What I marveled at most throughout the review period was not any particular sonic parameter in which the Caliburn performed well, but the unforced believability of almost everything I played, at whatever volume I played it. At lower volumes, the picture appeared and felt as real as it did at higher volumes—it just sounded farther away. The Caliburn-Cobra-Castellon was capable of producing a big picture—wide and, especially, deep. The lowest-level reverberation seemed to go on farther into the black than I'd ever heard.

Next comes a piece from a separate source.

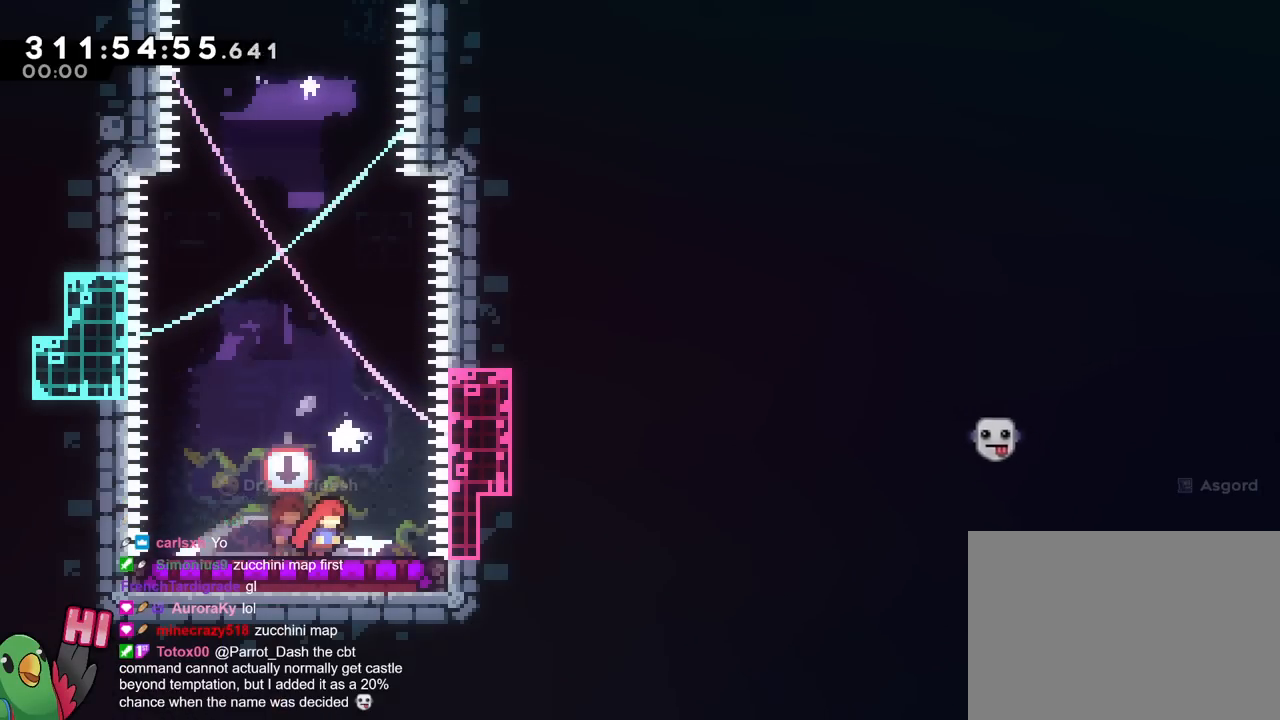
{"buttons": [], "left_stick": "center", "right_stick": "center", "events": [[66, "left_stick", "center"], [233, "left_stick", "up-left"], [333, "left_stick", "center"]]}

The Rockport could match the Caliburn-Cobra's rock-solid image stability and soundstage, but it couldn't compete in image three-dimensionality and palpability—the sensation that a convincingly 3D representation of a voice or instrument had been created in my listening space. Any good high-performance analog front-end can produce some degree of 3D soundfield, but in my listening experience the Caliburn-Cobra produced the most convincing, believable, solid, and alive sound picture I've heard. It forced me to pay attention to the music.

The Caliburn excelled at presenting music with an unforced naturalness and freedom from mechanicalness that no other turntable in my experience has even approached, other than the ELP, which tracks with a laser instead of a stylus—but the ELP's sonic performance doesn't come close to the Caliburn's.

For instance: As I write this, after three months of listening to the Caliburn, I was still taken aback by the vividly real presentation of an unfamiliar German pressing of Liszt's Complete Works for Piano and Orchestra (EMI SLS 5207). I'd never heard it before tonight, but the piano sound is as close to real as I've ever heard from a stereo system. If you have a chance to experience the Caliburn, be sure to bring along your favorite piano album. It should tell you much of what you need to know about this 'table's unrivaled harmonic, dynamic, and transient presentation. I have never heard piano reproduced with the level of verisimilitude afforded by the Caliburn. Not surprising, given how difficult an instrument it is to reproduce, on vinyl or CD (for different reasons, of course).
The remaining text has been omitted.